Information
########
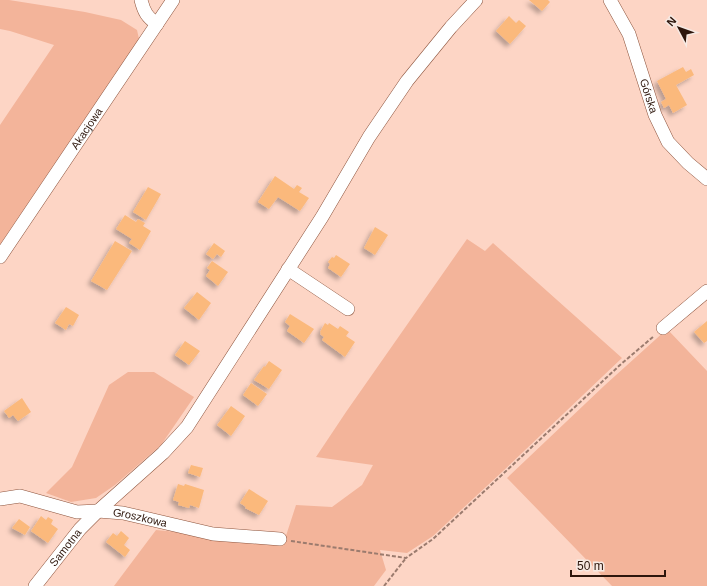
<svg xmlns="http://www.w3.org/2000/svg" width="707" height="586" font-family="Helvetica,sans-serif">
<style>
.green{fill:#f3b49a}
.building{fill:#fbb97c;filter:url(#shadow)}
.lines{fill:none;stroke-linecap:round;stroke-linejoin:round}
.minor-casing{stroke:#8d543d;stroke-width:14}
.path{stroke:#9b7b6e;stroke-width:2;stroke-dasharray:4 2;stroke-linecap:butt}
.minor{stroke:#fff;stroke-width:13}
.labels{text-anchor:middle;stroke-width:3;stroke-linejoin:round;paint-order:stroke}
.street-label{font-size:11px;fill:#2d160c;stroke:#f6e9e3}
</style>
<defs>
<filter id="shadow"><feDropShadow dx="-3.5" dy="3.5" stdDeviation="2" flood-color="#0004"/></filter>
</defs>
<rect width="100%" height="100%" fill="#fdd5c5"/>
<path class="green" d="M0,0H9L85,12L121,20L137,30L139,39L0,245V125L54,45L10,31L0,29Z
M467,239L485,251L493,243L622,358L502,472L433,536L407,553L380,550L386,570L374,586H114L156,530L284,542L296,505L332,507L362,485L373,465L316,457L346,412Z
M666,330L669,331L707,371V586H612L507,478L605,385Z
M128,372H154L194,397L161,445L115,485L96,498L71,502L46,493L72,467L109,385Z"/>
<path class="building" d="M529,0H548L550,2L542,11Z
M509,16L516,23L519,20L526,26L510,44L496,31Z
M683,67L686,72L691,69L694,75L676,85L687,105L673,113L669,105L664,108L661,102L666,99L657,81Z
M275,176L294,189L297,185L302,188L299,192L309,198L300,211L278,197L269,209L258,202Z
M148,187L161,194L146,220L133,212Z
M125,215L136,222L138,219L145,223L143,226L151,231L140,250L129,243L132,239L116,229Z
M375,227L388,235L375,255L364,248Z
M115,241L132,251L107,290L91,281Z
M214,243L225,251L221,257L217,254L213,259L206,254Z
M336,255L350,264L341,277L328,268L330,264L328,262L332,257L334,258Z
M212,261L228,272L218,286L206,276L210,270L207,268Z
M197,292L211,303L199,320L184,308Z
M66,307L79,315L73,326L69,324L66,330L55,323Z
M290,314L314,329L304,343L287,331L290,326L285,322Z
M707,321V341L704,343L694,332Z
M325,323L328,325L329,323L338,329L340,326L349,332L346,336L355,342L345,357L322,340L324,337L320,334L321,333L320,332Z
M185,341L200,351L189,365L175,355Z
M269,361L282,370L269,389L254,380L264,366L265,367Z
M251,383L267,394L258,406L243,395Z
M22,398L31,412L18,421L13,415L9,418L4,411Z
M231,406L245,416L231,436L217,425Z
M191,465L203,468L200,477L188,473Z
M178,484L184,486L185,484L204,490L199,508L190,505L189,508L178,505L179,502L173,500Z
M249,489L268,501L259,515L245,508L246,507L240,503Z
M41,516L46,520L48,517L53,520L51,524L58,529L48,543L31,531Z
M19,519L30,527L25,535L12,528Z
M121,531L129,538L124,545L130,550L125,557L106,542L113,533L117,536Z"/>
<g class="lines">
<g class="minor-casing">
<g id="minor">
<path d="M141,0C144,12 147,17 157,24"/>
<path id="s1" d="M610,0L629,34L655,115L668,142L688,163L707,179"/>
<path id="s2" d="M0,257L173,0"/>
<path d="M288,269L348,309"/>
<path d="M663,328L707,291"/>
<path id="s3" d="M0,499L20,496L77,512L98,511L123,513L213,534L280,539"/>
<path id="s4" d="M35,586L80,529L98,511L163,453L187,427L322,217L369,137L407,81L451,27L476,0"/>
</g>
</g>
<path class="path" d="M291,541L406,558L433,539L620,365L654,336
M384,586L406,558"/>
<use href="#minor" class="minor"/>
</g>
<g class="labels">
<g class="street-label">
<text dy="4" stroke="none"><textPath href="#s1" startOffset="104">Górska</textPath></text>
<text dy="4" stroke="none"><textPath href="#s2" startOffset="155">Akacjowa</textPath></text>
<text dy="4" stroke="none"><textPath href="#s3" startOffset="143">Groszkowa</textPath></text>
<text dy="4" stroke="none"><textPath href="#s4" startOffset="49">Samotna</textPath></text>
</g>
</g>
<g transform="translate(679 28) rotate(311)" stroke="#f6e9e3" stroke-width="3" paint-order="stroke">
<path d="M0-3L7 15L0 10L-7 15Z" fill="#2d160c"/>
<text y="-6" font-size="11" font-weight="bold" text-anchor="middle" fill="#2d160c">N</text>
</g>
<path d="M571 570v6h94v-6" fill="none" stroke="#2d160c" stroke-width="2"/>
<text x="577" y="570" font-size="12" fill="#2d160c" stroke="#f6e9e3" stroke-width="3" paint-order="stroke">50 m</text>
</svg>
########
Your task
Would you transcribe the listing above line by line, exactly, leaving every picture out?

Solution for this problem
<svg xmlns="http://www.w3.org/2000/svg" width="707" height="586" font-family="Helvetica,sans-serif">
<style>
.green{fill:#f3b49a}
.building{fill:#fbb97c;filter:url(#shadow)}
.lines{fill:none;stroke-linecap:round;stroke-linejoin:round}
.minor-casing{stroke:#8d543d;stroke-width:14}
.path{stroke:#9b7b6e;stroke-width:2;stroke-dasharray:4 2;stroke-linecap:butt}
.minor{stroke:#fff;stroke-width:13}
.labels{text-anchor:middle;stroke-width:3;stroke-linejoin:round;paint-order:stroke}
.street-label{font-size:11px;fill:#2d160c;stroke:#f6e9e3}
</style>
<defs>
<filter id="shadow"><feDropShadow dx="-3.5" dy="3.5" stdDeviation="2" flood-color="#0004"/></filter>
</defs>
<rect width="100%" height="100%" fill="#fdd5c5"/>
<path class="green" d="M0,0H9L85,12L121,20L137,30L139,39L0,245V125L54,45L10,31L0,29Z
M467,239L485,251L493,243L622,358L502,472L433,536L407,553L380,550L386,570L374,586H114L156,530L284,542L296,505L332,507L362,485L373,465L316,457L346,412Z
M666,330L669,331L707,371V586H612L507,478L605,385Z
M128,372H154L194,397L161,445L115,485L96,498L71,502L46,493L72,467L109,385Z"/>
<path class="building" d="M529,0H548L550,2L542,11Z
M509,16L516,23L519,20L526,26L510,44L496,31Z
M683,67L686,72L691,69L694,75L676,85L687,105L673,113L669,105L664,108L661,102L666,99L657,81Z
M275,176L294,189L297,185L302,188L299,192L309,198L300,211L278,197L269,209L258,202Z
M148,187L161,194L146,220L133,212Z
M125,215L136,222L138,219L145,223L143,226L151,231L140,250L129,243L132,239L116,229Z
M375,227L388,235L375,255L364,248Z
M115,241L132,251L107,290L91,281Z
M214,243L225,251L221,257L217,254L213,259L206,254Z
M336,255L350,264L341,277L328,268L330,264L328,262L332,257L334,258Z
M212,261L228,272L218,286L206,276L210,270L207,268Z
M197,292L211,303L199,320L184,308Z
M66,307L79,315L73,326L69,324L66,330L55,323Z
M290,314L314,329L304,343L287,331L290,326L285,322Z
M707,321V341L704,343L694,332Z
M325,323L328,325L329,323L338,329L340,326L349,332L346,336L355,342L345,357L322,340L324,337L320,334L321,333L320,332Z
M185,341L200,351L189,365L175,355Z
M269,361L282,370L269,389L254,380L264,366L265,367Z
M251,383L267,394L258,406L243,395Z
M22,398L31,412L18,421L13,415L9,418L4,411Z
M231,406L245,416L231,436L217,425Z
M191,465L203,468L200,477L188,473Z
M178,484L184,486L185,484L204,490L199,508L190,505L189,508L178,505L179,502L173,500Z
M249,489L268,501L259,515L245,508L246,507L240,503Z
M41,516L46,520L48,517L53,520L51,524L58,529L48,543L31,531Z
M19,519L30,527L25,535L12,528Z
M121,531L129,538L124,545L130,550L125,557L106,542L113,533L117,536Z"/>
<g class="lines">
<g class="minor-casing">
<g id="minor">
<path d="M141,0C144,12 147,17 157,24"/>
<path id="s1" d="M610,0L629,34L655,115L668,142L688,163L707,179"/>
<path id="s2" d="M0,257L173,0"/>
<path d="M288,269L348,309"/>
<path d="M663,328L707,291"/>
<path id="s3" d="M0,499L20,496L77,512L98,511L123,513L213,534L280,539"/>
<path id="s4" d="M35,586L80,529L98,511L163,453L187,427L322,217L369,137L407,81L451,27L476,0"/>
</g>
</g>
<path class="path" d="M291,541L406,558L433,539L620,365L654,336
M384,586L406,558"/>
<use href="#minor" class="minor"/>
</g>
<g class="labels">
<g class="street-label">
<text dy="4" stroke="none"><textPath href="#s1" startOffset="104">Górska</textPath></text>
<text dy="4" stroke="none"><textPath href="#s2" startOffset="155">Akacjowa</textPath></text>
<text dy="4" stroke="none"><textPath href="#s3" startOffset="143">Groszkowa</textPath></text>
<text dy="4" stroke="none"><textPath href="#s4" startOffset="49">Samotna</textPath></text>
</g>
</g>
<g transform="translate(679 28) rotate(311)" stroke="#f6e9e3" stroke-width="3" paint-order="stroke">
<path d="M0-3L7 15L0 10L-7 15Z" fill="#2d160c"/>
<text y="-6" font-size="11" font-weight="bold" text-anchor="middle" fill="#2d160c">N</text>
</g>
<path d="M571 570v6h94v-6" fill="none" stroke="#2d160c" stroke-width="2"/>
<text x="577" y="570" font-size="12" fill="#2d160c" stroke="#f6e9e3" stroke-width="3" paint-order="stroke">50 m</text>
</svg>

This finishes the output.